Tuesday, August 14, 2012
Hong Kong’s rewritten Companies Ordinance (CO) was gazetted on August 10, following the passage of the Companies Bill by the Legislative Council on July 12.
The comprehensive rewrite aims to achieve four main objectives - enhancing corporate governance, ensuring better regulation, facilitating business and modernising the law. It allows Hong Kong to leverage the developments of company law in other comparable jurisdictions, and further enhance its competitiveness and attractiveness as a major international business and financial centre.
The bill was tabled by the government in January last year, but the rewrite of the Companies Ordinance (CO) started in mid-2006, and three public consultations were conducted to gauge views on a number of complex subjects.
In the course of the rewrite exercise, the Financial Services and the Treasury Bureau benefited from the advice of the Standing Committee on Company Law Reform as well as four advisory groups and a joint government/Hong Kong Institute of Certified Public Accountants working group, which was set up to advise on specific areas of the rewrite.
Some of the measures introduced by the bill to enhance corporate governance include: improving the accountability of directors so as to enhance transparency and accountability, and clarifying directors’ duty of care, skill and diligence; emphasizing shareholder engagement in the decision-making process; improving the disclosure of company information; and strengthening auditors’ rights.
In addition, better regulation will be ensured by means of the accuracy of information on the public register, an improvement to the registration of charges scheme, and a strengthening of the enforcement regime through the Registrar.

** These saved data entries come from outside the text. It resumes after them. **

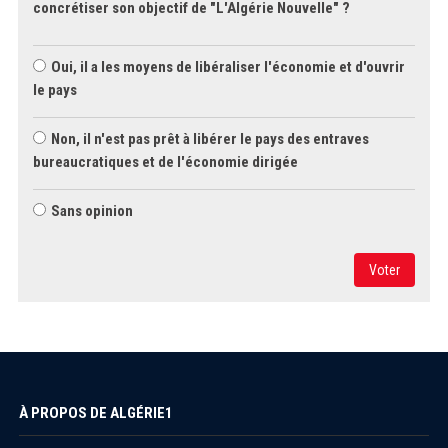
concrétiser son objectif de "L'Algérie Nouvelle" ?
Oui, il a les moyens de libéraliser l'économie et d'ouvrir
le pays
Non, il n'est pas prêt à libérer le pays des entraves
bureaucratiques et de l'économie dirigée
Sans opinion
Voter
À PROPOS DE ALGÉRIE1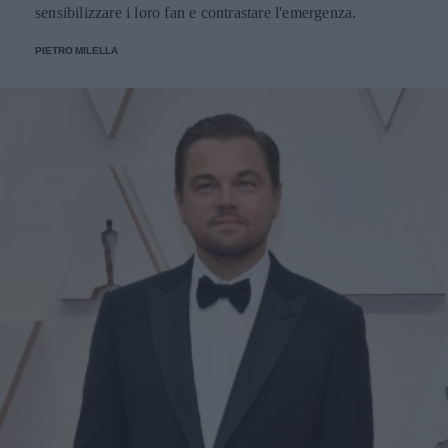
sensibilizzare i loro fan e contrastare l'emergenza.
PIETRO MILELLA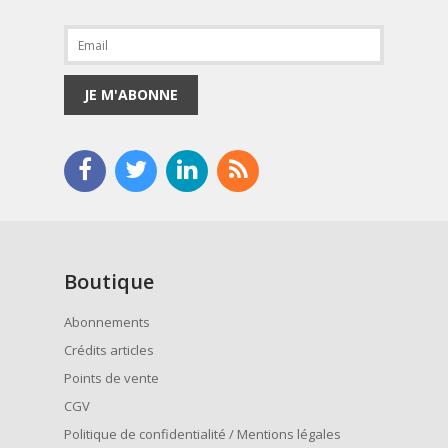
JE M'ABONNE
Boutique
Abonnements
Crédits articles
Points de vente
CGV
Politique de confidentialité / Mentions légales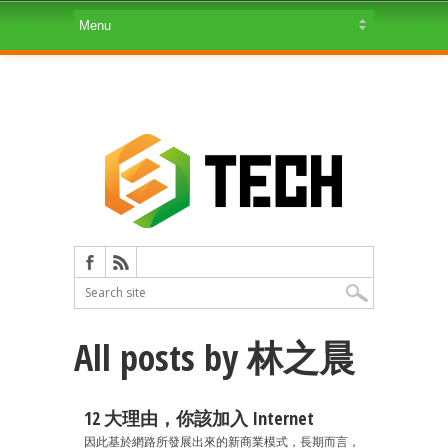
All posts by 林之晨
12 大理由，你該加入 Internet
因此基於網路所發展出來的新商業模式，長期而言，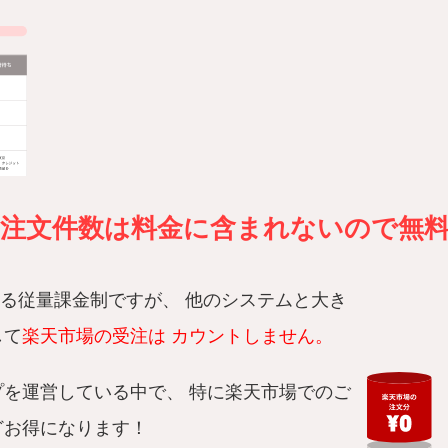
の注文件数は料金に含まれないので無
よる従量課金制ですが、 他のシステムと大き
して
楽天市場の受注は カウントしません。
を運営している中で、 特に楽天市場でのご
どお得になります！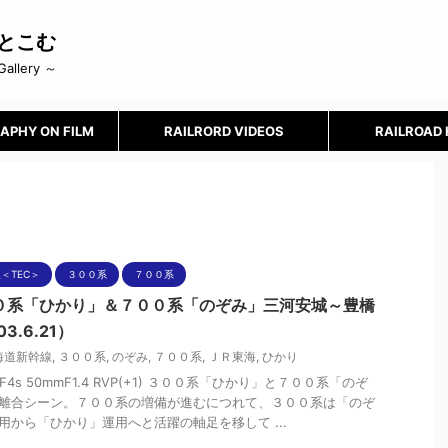
とこむ
Gallery ～
APHY ON FILM
RAILRORD VIDEOS
RAILROAD
＜TEC＞
３００系
７００系
０系「ひかり」＆７００系「のぞみ」三河安城～豊橋
03.6.21）
海道新幹線
,
３００系
,
のぞみ
,
７００系
,
ＪＲ東海
,
ひかり
n F4s 50mmF1.4 RVP(+1) ３００系「ひかり」と７００系「のぞ
離合シーン。７００系の増備が進むにつれて、３００系は「のぞ
用から「ひかり」運用へと活躍の軸足を移して ...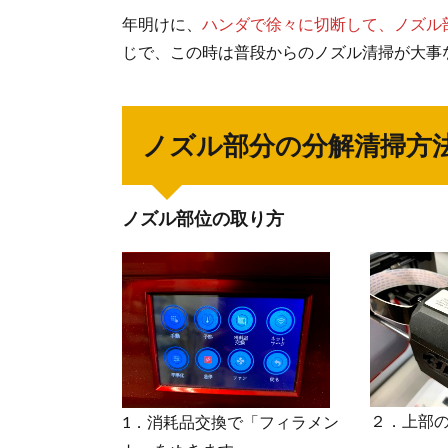
年明けに、
ハンダで徐々に切断して、ノズル
じで、この時は普段からのノズル清掃が大事
ノズル部分の分解清掃方
ノズル部位の取り方
２．上部
1．消耗品交換で「フィラメン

There will be easier reporting for small- and medium-sized enterprises, which will also be able to prepare simplified financial and directors’ reports.
A government spokesman said: "The new CO, comprising 921 sections and 11 schedules, provides a modernised legal framework for the incorporation and operation of companies in Hong Kong. Its objectives are to enhance corporate governance, improve regulation, facilitate business and modernise the law with a view to strengthening Hong Kong's competitiveness as a corporate domicile and enhancing its status as a major international commercial and financial centre."

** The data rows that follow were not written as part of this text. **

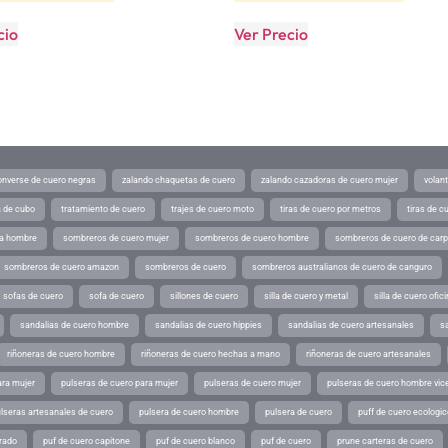
cio
Ver Precio
converse de cuero negras
zalando chaquetas de cuero
zalando cazadoras de cuero mujer
volan
a de cubo
tratamiento de cuero
trajes de cuero moto
tiras de cuero por metros
tiras de c
ra hombre
sombreros de cuero mujer
sombreros de cuero hombre
sombreros de cuero de car
sombreros de cuero amazon
sombreros de cuero
sombreros australianos de cuero de canguro
sofas de cuero
sofa de cuero
sillones de cuero
silla de cuero y metal
silla de cuero ofic
sandalias de cuero hombre
sandalias de cuero hippies
sandalias de cuero artesanales
s
riñoneras de cuero hombre
riñoneras de cuero hechas a mano
riñoneras de cuero artesanales
ara mujer
pulseras de cuero para mujer
pulseras de cuero mujer
pulseras de cuero hombre vic
lseras artesanales de cuero
pulsera de cuero hombre
pulsera de cuero
puff de cuero ecologic
rado
puf de cuero capitone
puf de cuero blanco
puf de cuero
prune carteras de cuero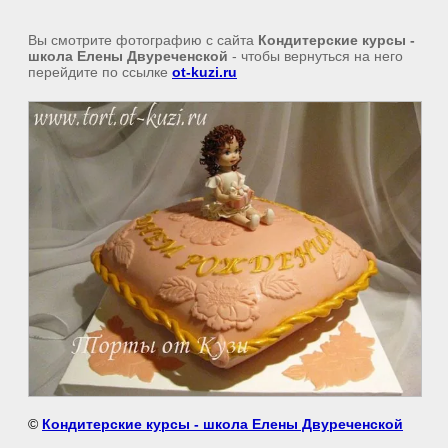
Вы смотрите фотографию с сайта
Кондитерские курсы -
школа Елены Двуреченской
- чтобы вернуться на него
перейдите по ссылке
ot-kuzi.ru
©
Кондитерские курсы - школа Елены Двуреченской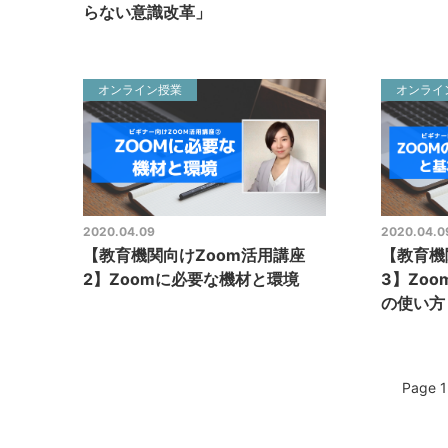
らない意識改革」
オンライン授業
オンライ
2020.04.09
2020.04.0
【教育機関向けZoom活用講座
【教育機
2】Zoomに必要な機材と環境
3】Zo
の使い方
Page 1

The new ordinance will commence operation on a date to be appointed by the Secretary for Financial Services and the Treasury. Before its commencement, the government will submit more than ten pieces of implementing subsidiary legislation to the legislature for vetting and enactment in 2013, and the new CO will start operation after their enactment, tentatively scheduled for 2014.
"We aim to consult relevant stakeholders on the proposed subsidiary legislation in the coming months," the government spokesman noted.